**EXERCISE OBJECTIVE:**
You are asked to reproduce the listing exactly and to omit its pictures.

**PROVIDED MATERIAL:**
=-=-=

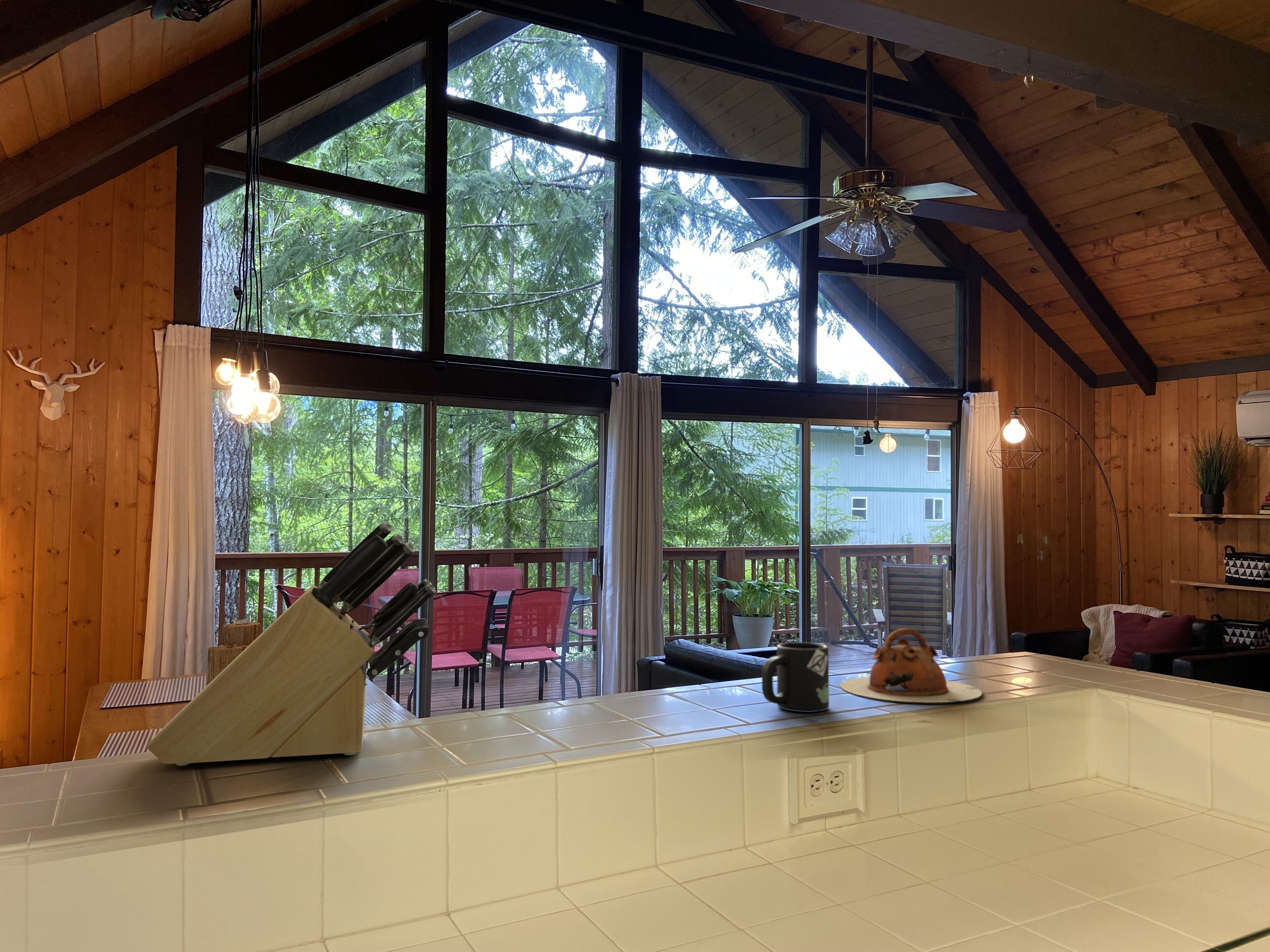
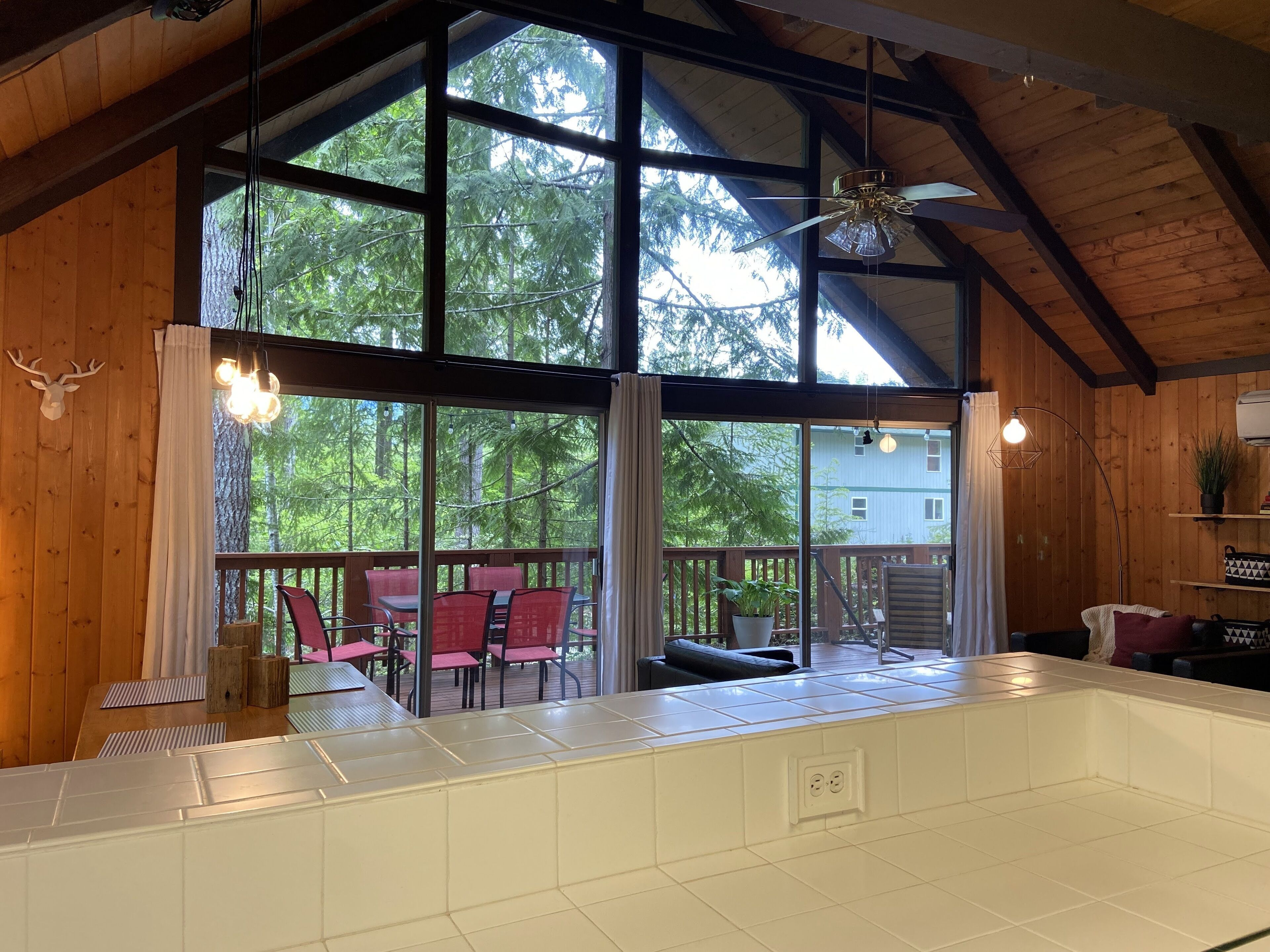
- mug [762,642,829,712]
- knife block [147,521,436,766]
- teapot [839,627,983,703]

=-=-=

**ANSWER BELOW:**
- mug [762,642,829,712]
- knife block [147,521,436,766]
- teapot [839,627,983,703]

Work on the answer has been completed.